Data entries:
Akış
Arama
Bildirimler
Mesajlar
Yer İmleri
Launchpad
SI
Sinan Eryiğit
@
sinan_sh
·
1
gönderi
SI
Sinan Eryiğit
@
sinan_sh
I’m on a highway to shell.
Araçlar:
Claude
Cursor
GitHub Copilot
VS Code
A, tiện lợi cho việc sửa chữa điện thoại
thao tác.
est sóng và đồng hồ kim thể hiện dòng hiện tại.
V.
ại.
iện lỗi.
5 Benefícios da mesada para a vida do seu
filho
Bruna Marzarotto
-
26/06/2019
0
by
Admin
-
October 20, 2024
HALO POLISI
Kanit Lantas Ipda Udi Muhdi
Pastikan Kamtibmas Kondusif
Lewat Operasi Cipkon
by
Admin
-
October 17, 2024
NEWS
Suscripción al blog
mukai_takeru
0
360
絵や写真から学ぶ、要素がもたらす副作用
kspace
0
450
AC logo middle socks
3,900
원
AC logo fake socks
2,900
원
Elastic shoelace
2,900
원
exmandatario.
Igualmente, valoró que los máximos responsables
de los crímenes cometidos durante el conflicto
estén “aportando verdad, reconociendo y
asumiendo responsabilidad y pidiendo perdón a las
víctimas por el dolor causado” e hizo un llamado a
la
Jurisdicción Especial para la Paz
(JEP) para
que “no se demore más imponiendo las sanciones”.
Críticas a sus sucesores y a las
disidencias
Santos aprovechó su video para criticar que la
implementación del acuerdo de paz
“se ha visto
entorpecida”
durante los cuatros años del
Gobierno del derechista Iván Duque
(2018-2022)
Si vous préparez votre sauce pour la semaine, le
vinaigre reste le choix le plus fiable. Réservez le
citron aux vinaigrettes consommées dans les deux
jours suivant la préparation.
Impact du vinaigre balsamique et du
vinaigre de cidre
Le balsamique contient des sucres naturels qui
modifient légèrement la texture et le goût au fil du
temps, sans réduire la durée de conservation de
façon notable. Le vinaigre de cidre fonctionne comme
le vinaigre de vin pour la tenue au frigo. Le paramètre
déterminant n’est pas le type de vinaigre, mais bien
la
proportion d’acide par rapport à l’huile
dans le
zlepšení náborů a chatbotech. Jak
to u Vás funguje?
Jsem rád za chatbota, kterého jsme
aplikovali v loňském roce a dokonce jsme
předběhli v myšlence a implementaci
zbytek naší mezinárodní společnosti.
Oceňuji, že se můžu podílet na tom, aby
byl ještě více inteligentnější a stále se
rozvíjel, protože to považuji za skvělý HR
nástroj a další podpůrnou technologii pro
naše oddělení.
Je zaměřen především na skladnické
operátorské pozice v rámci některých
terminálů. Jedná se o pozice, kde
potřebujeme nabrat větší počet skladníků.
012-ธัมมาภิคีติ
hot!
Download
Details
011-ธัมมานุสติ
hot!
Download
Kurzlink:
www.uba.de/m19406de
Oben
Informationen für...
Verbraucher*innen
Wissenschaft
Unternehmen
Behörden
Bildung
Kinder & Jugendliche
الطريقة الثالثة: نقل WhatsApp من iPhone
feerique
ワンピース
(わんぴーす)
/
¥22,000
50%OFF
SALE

> _Your goal_:
Reproduce every line of the material above verbatim and in its original order.

> _Task response_:
Akış
Arama
Bildirimler
Mesajlar
Yer İmleri
Launchpad
SI
Sinan Eryiğit
@
sinan_sh
·
1
gönderi
SI
Sinan Eryiğit
@
sinan_sh
I’m on a highway to shell.
Araçlar:
Claude
Cursor
GitHub Copilot
VS Code
A, tiện lợi cho việc sửa chữa điện thoại
thao tác.
est sóng và đồng hồ kim thể hiện dòng hiện tại.
V.
ại.
iện lỗi.
5 Benefícios da mesada para a vida do seu
filho
Bruna Marzarotto
-
26/06/2019
0
by
Admin
-
October 20, 2024
HALO POLISI
Kanit Lantas Ipda Udi Muhdi
Pastikan Kamtibmas Kondusif
Lewat Operasi Cipkon
by
Admin
-
October 17, 2024
NEWS
Suscripción al blog
mukai_takeru
0
360
絵や写真から学ぶ、要素がもたらす副作用
kspace
0
450
AC logo middle socks
3,900
원
AC logo fake socks
2,900
원
Elastic shoelace
2,900
원
exmandatario.
Igualmente, valoró que los máximos responsables
de los crímenes cometidos durante el conflicto
estén “aportando verdad, reconociendo y
asumiendo responsabilidad y pidiendo perdón a las
víctimas por el dolor causado” e hizo un llamado a
la
Jurisdicción Especial para la Paz
(JEP) para
que “no se demore más imponiendo las sanciones”.
Críticas a sus sucesores y a las
disidencias
Santos aprovechó su video para criticar que la
implementación del acuerdo de paz
“se ha visto
entorpecida”
durante los cuatros años del
Gobierno del derechista Iván Duque
(2018-2022)
Si vous préparez votre sauce pour la semaine, le
vinaigre reste le choix le plus fiable. Réservez le
citron aux vinaigrettes consommées dans les deux
jours suivant la préparation.
Impact du vinaigre balsamique et du
vinaigre de cidre
Le balsamique contient des sucres naturels qui
modifient légèrement la texture et le goût au fil du
temps, sans réduire la durée de conservation de
façon notable. Le vinaigre de cidre fonctionne comme
le vinaigre de vin pour la tenue au frigo. Le paramètre
déterminant n’est pas le type de vinaigre, mais bien
la
proportion d’acide par rapport à l’huile
dans le
zlepšení náborů a chatbotech. Jak
to u Vás funguje?
Jsem rád za chatbota, kterého jsme
aplikovali v loňském roce a dokonce jsme
předběhli v myšlence a implementaci
zbytek naší mezinárodní společnosti.
Oceňuji, že se můžu podílet na tom, aby
byl ještě více inteligentnější a stále se
rozvíjel, protože to považuji za skvělý HR
nástroj a další podpůrnou technologii pro
naše oddělení.
Je zaměřen především na skladnické
operátorské pozice v rámci některých
terminálů. Jedná se o pozice, kde
potřebujeme nabrat větší počet skladníků.
012-ธัมมาภิคีติ
hot!
Download
Details
011-ธัมมานุสติ
hot!
Download
Kurzlink:
www.uba.de/m19406de
Oben
Informationen für...
Verbraucher*innen
Wissenschaft
Unternehmen
Behörden
Bildung
Kinder & Jugendliche
الطريقة الثالثة: نقل WhatsApp من iPhone
feerique
ワンピース
(わんぴーす)
/
¥22,000
50%OFF
SALE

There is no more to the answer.